Cases

Cardiovascular disease is the leading cause of morbidity and premature death of modern- era medicine. An abdominal aortic aneurysm (AAA) is a permanent and irreversible localized dilatation of the aorta greater than 50% of its normal diameter. Nowadays, surgical intervention is often performed when the AAA’s maximum diameter exceeds 5 cm. However, research has shown that an AAA with a diameter smaller than 5 cm can also rupture, while an AAA with a diameter greater than 5 cm might not. The researchers in this case were seeking a way of assessing the risk of an AAA rupturing based on finite element analyses (FEA) determining wall stress in the AAA. They found Mimics to be the perfect solution to prepare their CT data for FE analysis. The software also aided them in determining the diameter, size, volume, overall geometry, asymmetry and curvature of the AAAs they examined. These are important parameters for the surgical intervention and are hard to determine from 2D scans.

An AAA will rupture when the stress acting on the blood vessel is greater than the vessel’s wall strength. Therefore, the researchers defined a finite element analysis rupture index (FEARI) which calculates the rupture potential of a blood vessel as wall stress exercised on the blood vessel divided by the vessel’s wall strength. FEARI can have a value between 0 and 1, meaning a low or high rupture potential respectively. For this study, the researchers collected CT data from 10 patients who were either awaiting or had received AAA repair at the time of the scan.

In order to determine the AAA’s wall stress, Doyle and McGloughlin relied on Mimics to construct 3D models based on the patients’ CT scans. Construction time for virtual models ranged from two minutes in cases where minor details were ignored to one hour where all details were included. They were thrilled by the extremely short preparation time. The 3D reconstructions were then meshed for further FE analysis. Mimics’ automatic remesher allowed for effortless reduction of data complexity needed for FEA, while guaranteeing the necessary accuracy.
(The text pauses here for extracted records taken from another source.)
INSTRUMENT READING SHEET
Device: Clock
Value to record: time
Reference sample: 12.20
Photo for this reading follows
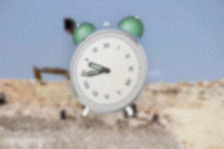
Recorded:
9.44
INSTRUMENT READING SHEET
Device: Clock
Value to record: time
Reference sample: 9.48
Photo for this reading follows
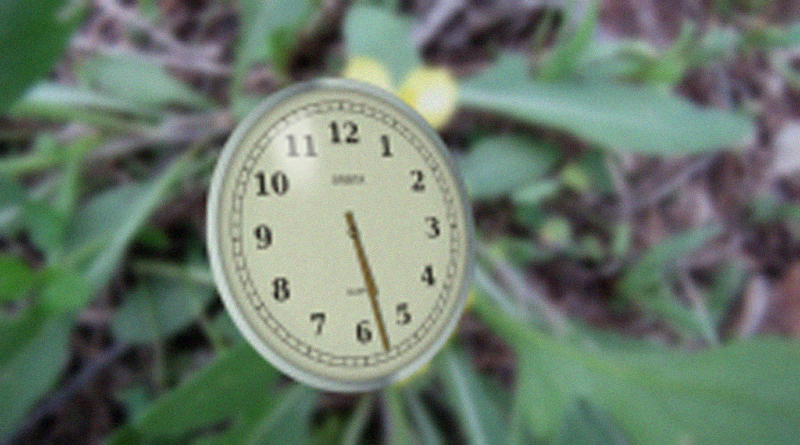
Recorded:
5.28
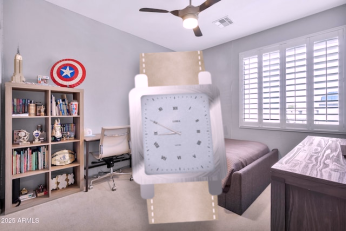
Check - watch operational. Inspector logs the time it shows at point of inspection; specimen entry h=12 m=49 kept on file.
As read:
h=8 m=50
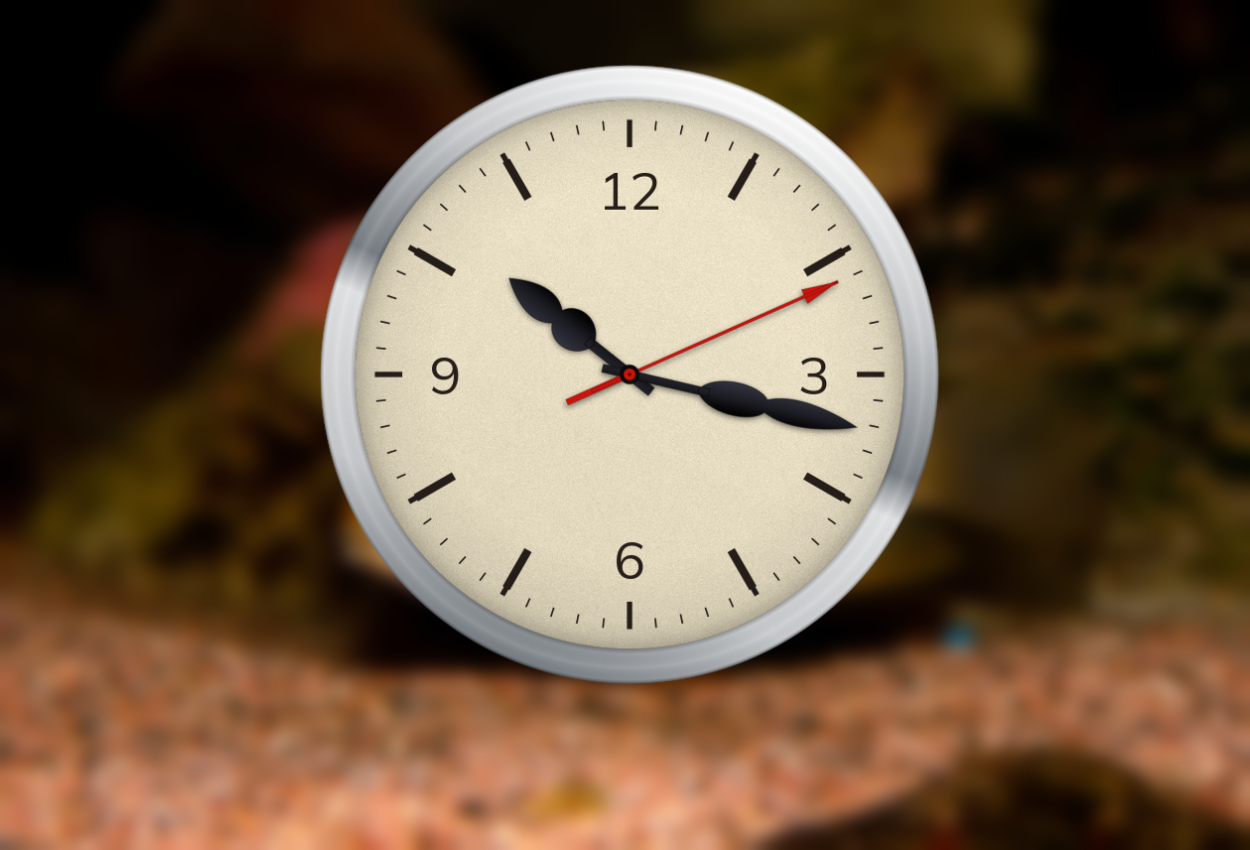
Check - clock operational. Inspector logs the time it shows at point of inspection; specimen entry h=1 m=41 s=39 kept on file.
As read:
h=10 m=17 s=11
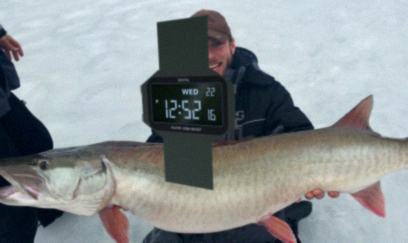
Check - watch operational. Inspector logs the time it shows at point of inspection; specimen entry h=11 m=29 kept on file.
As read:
h=12 m=52
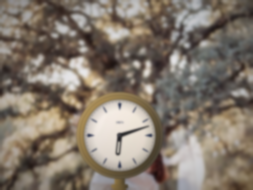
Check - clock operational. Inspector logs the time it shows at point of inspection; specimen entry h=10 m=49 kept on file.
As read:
h=6 m=12
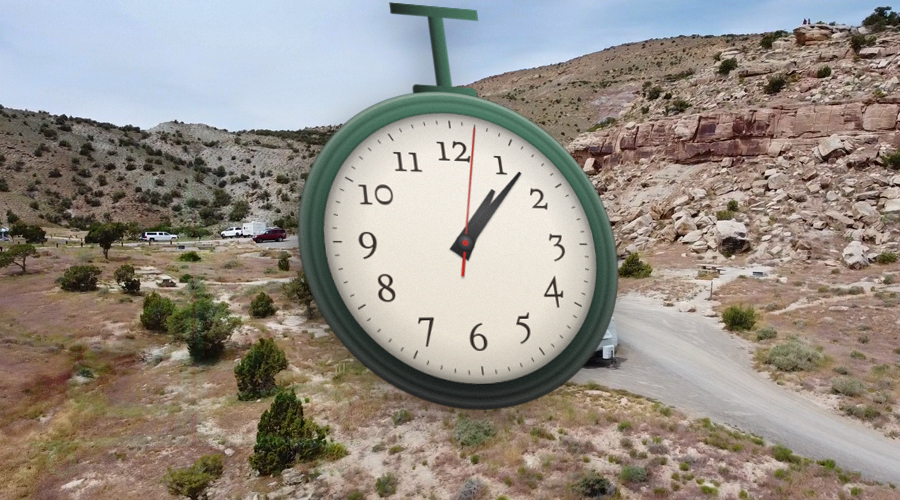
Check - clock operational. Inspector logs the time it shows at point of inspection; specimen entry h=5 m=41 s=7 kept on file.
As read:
h=1 m=7 s=2
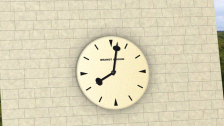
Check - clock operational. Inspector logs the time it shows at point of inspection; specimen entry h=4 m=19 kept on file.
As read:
h=8 m=2
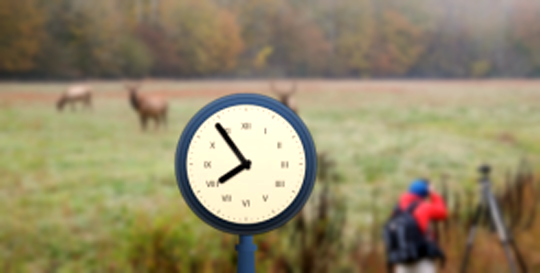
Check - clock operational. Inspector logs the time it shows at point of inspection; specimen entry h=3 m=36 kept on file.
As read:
h=7 m=54
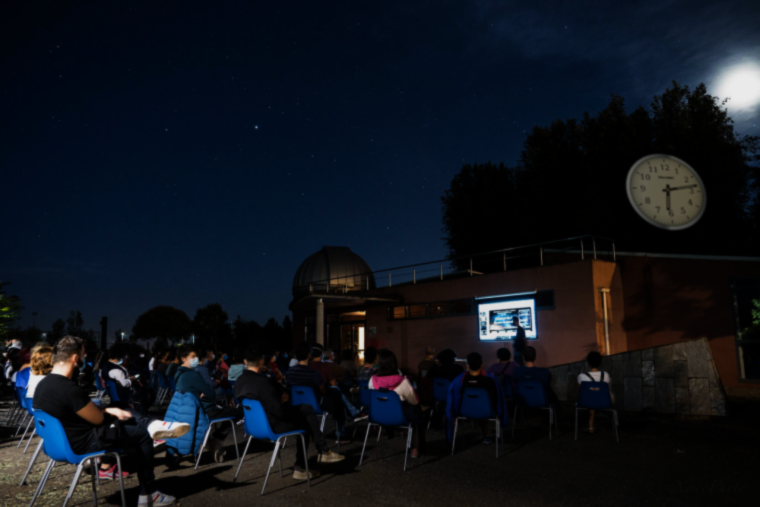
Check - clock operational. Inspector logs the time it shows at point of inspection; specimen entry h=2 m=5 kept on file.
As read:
h=6 m=13
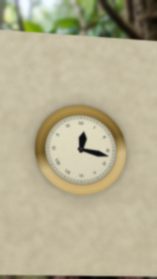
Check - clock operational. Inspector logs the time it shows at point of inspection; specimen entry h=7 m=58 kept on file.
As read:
h=12 m=17
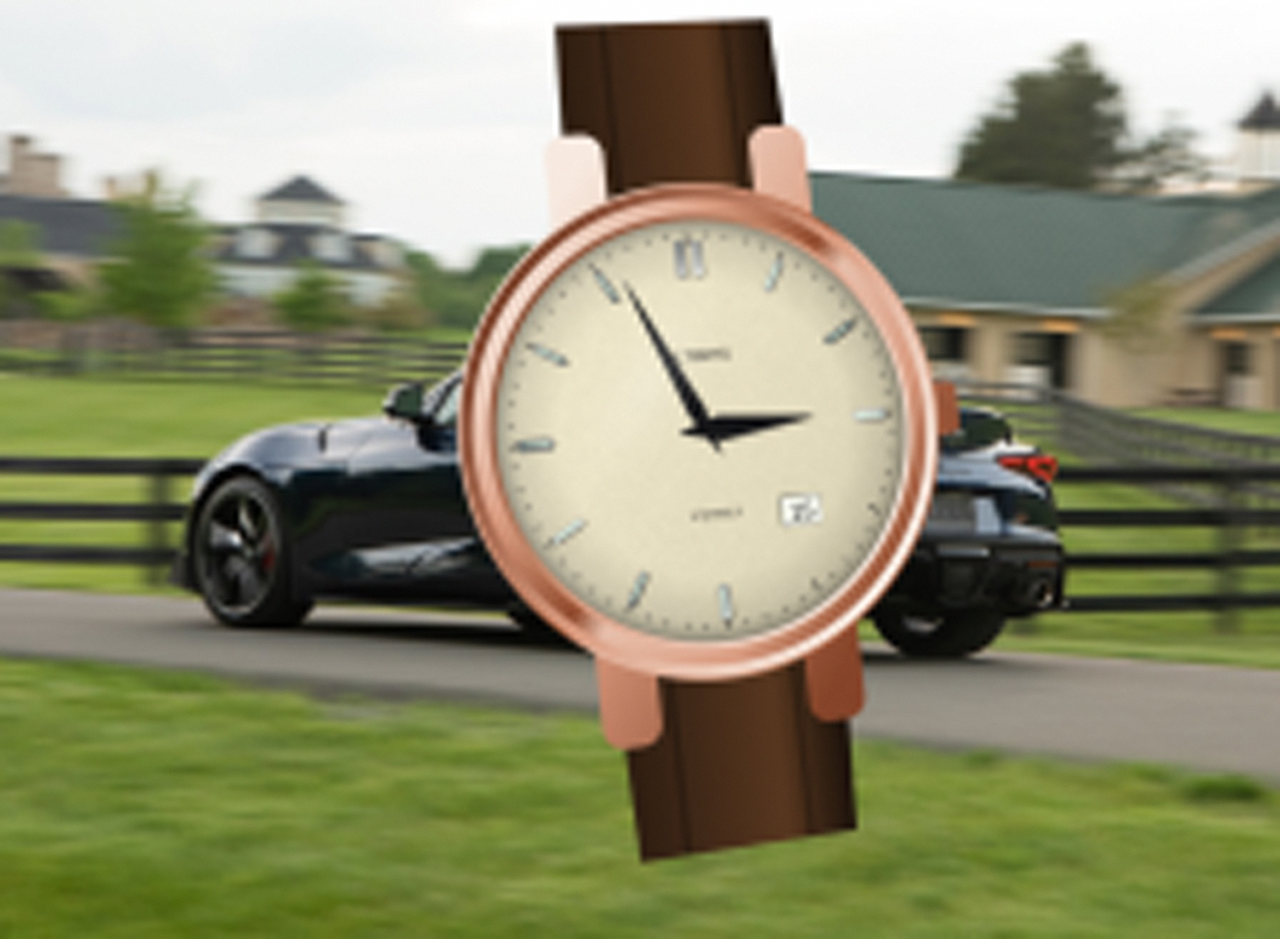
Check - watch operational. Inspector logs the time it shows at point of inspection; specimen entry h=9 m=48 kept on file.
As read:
h=2 m=56
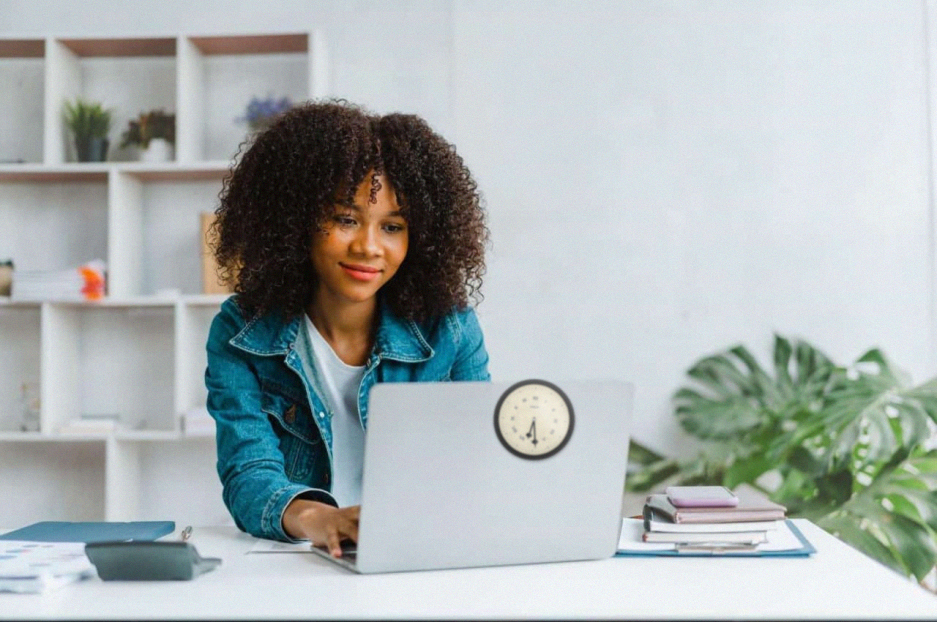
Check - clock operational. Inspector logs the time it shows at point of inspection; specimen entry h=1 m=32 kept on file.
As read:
h=6 m=29
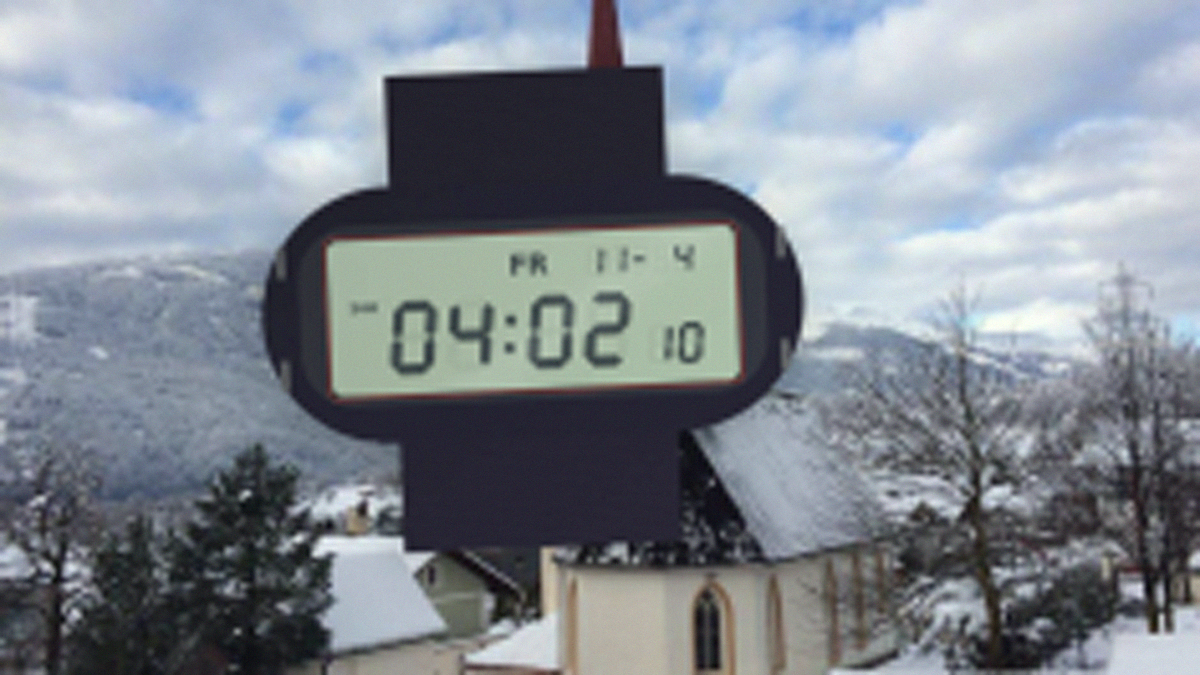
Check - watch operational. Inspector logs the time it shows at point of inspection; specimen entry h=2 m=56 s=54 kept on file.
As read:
h=4 m=2 s=10
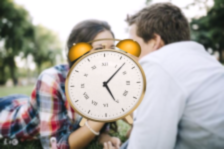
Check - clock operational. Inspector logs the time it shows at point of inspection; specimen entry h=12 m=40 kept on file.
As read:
h=5 m=7
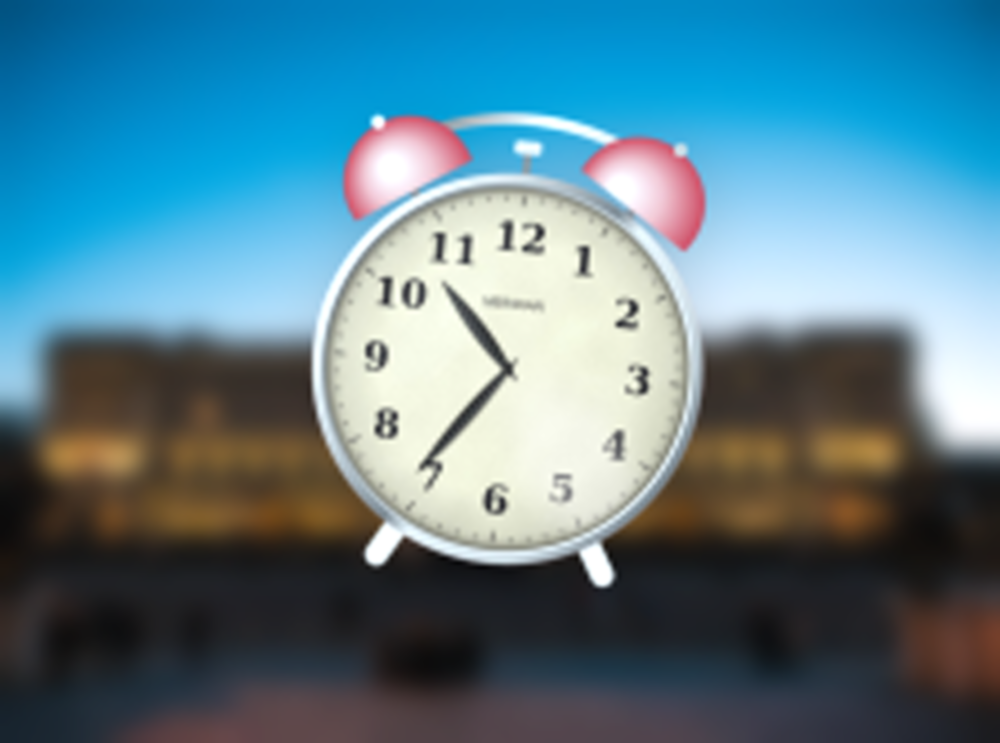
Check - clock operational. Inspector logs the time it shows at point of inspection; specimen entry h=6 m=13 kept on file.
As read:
h=10 m=36
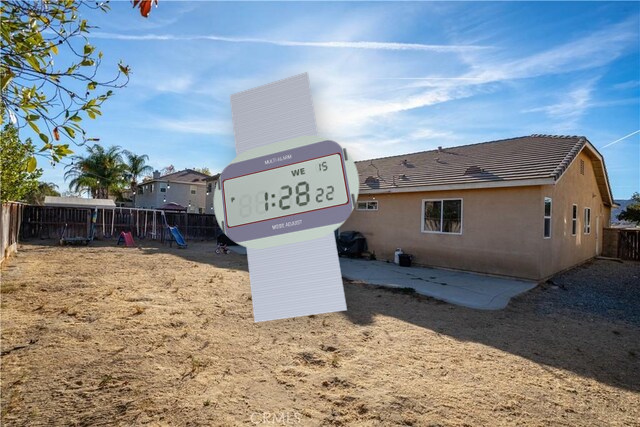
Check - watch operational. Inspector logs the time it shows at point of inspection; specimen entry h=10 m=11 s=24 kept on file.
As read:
h=1 m=28 s=22
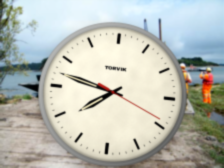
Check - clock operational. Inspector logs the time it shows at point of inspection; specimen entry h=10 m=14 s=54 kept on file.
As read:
h=7 m=47 s=19
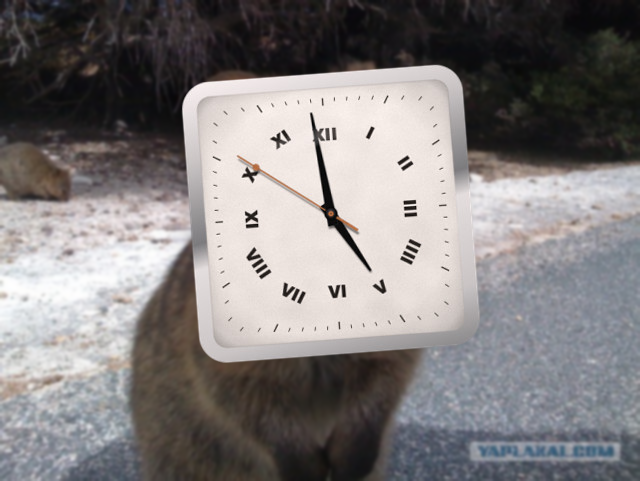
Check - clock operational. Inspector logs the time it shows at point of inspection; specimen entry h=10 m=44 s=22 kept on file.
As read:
h=4 m=58 s=51
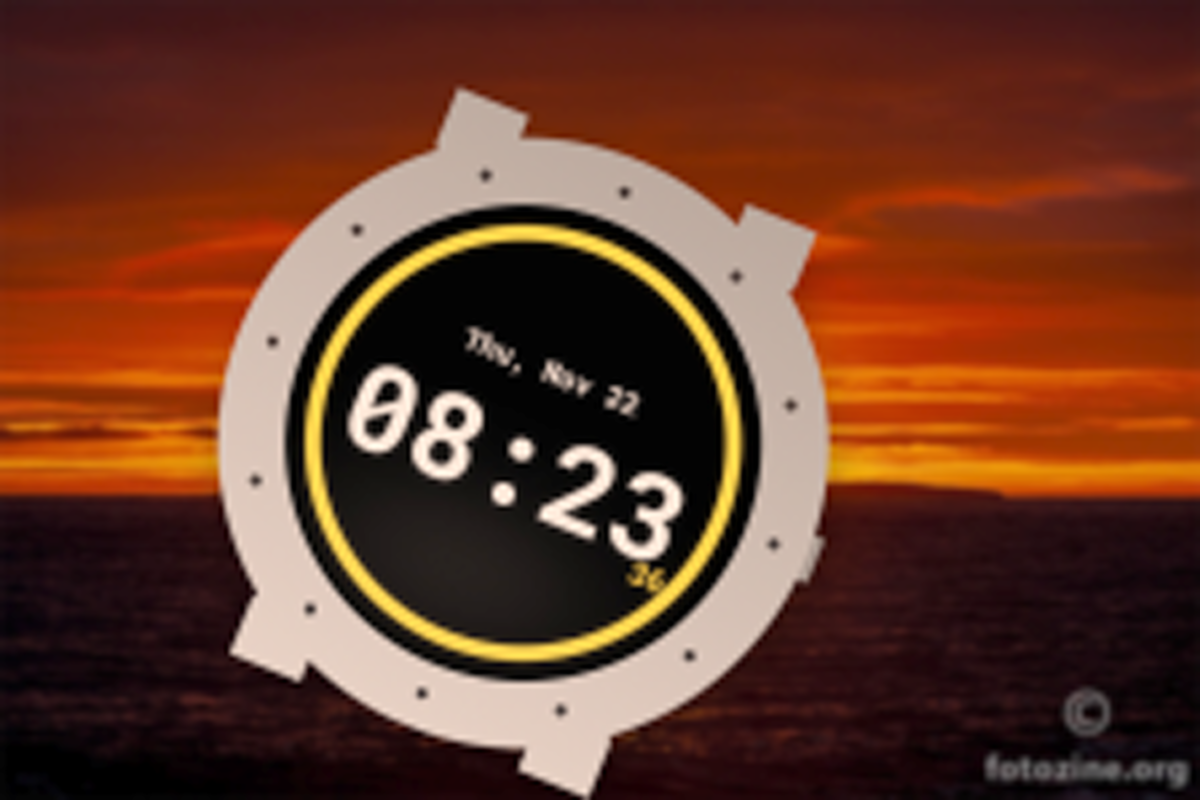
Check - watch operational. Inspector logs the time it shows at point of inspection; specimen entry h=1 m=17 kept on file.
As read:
h=8 m=23
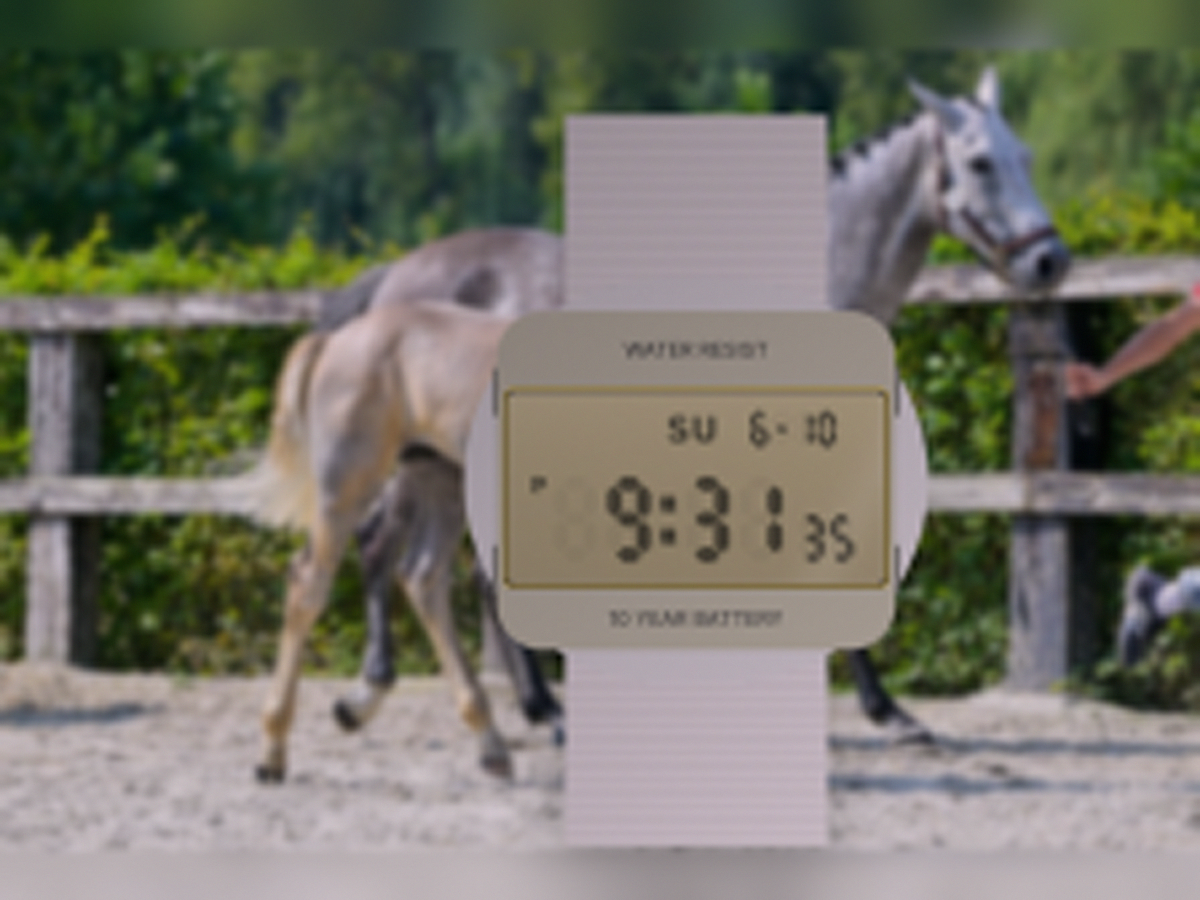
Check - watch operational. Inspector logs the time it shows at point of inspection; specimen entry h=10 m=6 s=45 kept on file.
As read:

The remeshed data were then imported in ABAQUS for FE analysis. Analysis revealed that regions of elevated and peak wall stress occurred at inflection points on the AAA surface, which were previously reported to act as stress raisers. Asymmetric, irregularly shaped and tortuous AAAs have many regions of inflection. This means they are more complex, have a higher risk of rupturing and should be monitored more closely. In fact, peak wall stress turned out to be independent of the AAA’s maximum diameter. As a result, this parameter alone doesn’t offer sufficient information to assess the likelihood of the AAA rupturing. Geometry, on the other hand, has a greater influence on wall stress. A sudden change in geometry causes large peak stress. Therefore smaller AAAs with complex geometry may be more likely to rupture than greater ones with simpler shapes.

In order to calculate the FEARI for each individual patient, the researchers used experimental data from previous research to determine the ultimate tensile strength (UTS) value for wall strength of the region where peak stress occurred. Although the rupture index needs additional elaboration, it is already clear that it can be an interesting tool in endovascular aneurysm repair preparation, if combined with current techniques.

Mimics was indispensable in helping the researchers visualize and measure the diseased AAAs and to prepare each patient’s data for stress analysis. Mimics’ swift reconstruction methods and user-friendly measurement tools allowed them to assess the AAA’s morphology in detail. The researchers were thrilled by Mimics’ effortless ability to calculate important EVAR parameters such as length, degree of curvature, angles and exact distances over surfaces. Having the data at hand aids the surgeon in examining his patient, and choosing the correct stent-graft. It also eliminates many unforeseen problems during surgical repair, reducing operating time and increasing its efficiency. Mimics is also the ideal partner for post-operative patient follow-up. Mimics’ centerline tool, even makes it possible to design stent-grafts customized to the patient’s aortic geometry.